2 1/2 Stars (out of 4)

Roadside Reactions

By Jeffrey M. Anderson

Jennifer Lynch's Boxing Helena (1993) was so universally loathed that it put the filmmaker -- the daughter of David Lynch -- on some kind of forced hiatus for 16 years. I hadn't seen it, so I came to her new film with fresh eyes. Surveillance is a crafty crime film with an involving setup and a ridiculous payoff, but there's enough here to make it worth a viewing at least on DVD or cable. In other words, it's not a career-ending disaster. Federal Investigators Sam Hallaway (Bill Pullman) and Elizabeth Anderson (Julia Ormond) arrive in the middle of rural nowhere to investigate a scene of horrendous violence.
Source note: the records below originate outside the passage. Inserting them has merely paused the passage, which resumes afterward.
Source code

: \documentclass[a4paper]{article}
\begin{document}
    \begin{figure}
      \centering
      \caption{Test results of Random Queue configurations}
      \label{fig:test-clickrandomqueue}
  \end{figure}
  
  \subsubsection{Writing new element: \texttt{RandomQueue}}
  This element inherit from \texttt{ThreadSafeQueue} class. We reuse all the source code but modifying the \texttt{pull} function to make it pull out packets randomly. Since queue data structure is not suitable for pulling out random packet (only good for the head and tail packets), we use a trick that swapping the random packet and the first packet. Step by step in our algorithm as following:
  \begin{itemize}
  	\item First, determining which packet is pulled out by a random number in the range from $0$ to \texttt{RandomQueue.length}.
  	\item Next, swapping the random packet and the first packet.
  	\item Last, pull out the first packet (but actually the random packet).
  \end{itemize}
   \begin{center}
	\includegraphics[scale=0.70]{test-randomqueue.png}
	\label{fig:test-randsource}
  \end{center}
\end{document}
There are only three survivors: a volatile, cracker cop (Kent Harper, who co-wrote the script) a pretty blond junkie, Bobbi (Pell James) and a little girl, Stephanie (Ryan Simpkins). The investigators set up three rooms for questioning, and rig up cameras and monitors to record everything. The trio starts the story at the beginning, and in each case we see more dubious activity than anybody wants to talk about. Bobbi talks about a "job interview," which is actually a drug deal, and the cops describe doing their duty, when they actually enjoy shooting out the tires of innocent passerby. Everyone winds up at the same spot by the side of the road, where most of the major characters get mowed down, including characters played by Cheri Oteri and French Stewart. (It turns out that some serial killers are on the loose.) Working with her executive producer dad, the younger Lynch shows a style somewhat similar to his, using silences, staging and camera placement to suggest a constant menace. Then that ending... it's not that I minded it so much, but that Lynch plays it with an almost absurd flourish. It would be funny if we were somehow in on the joke.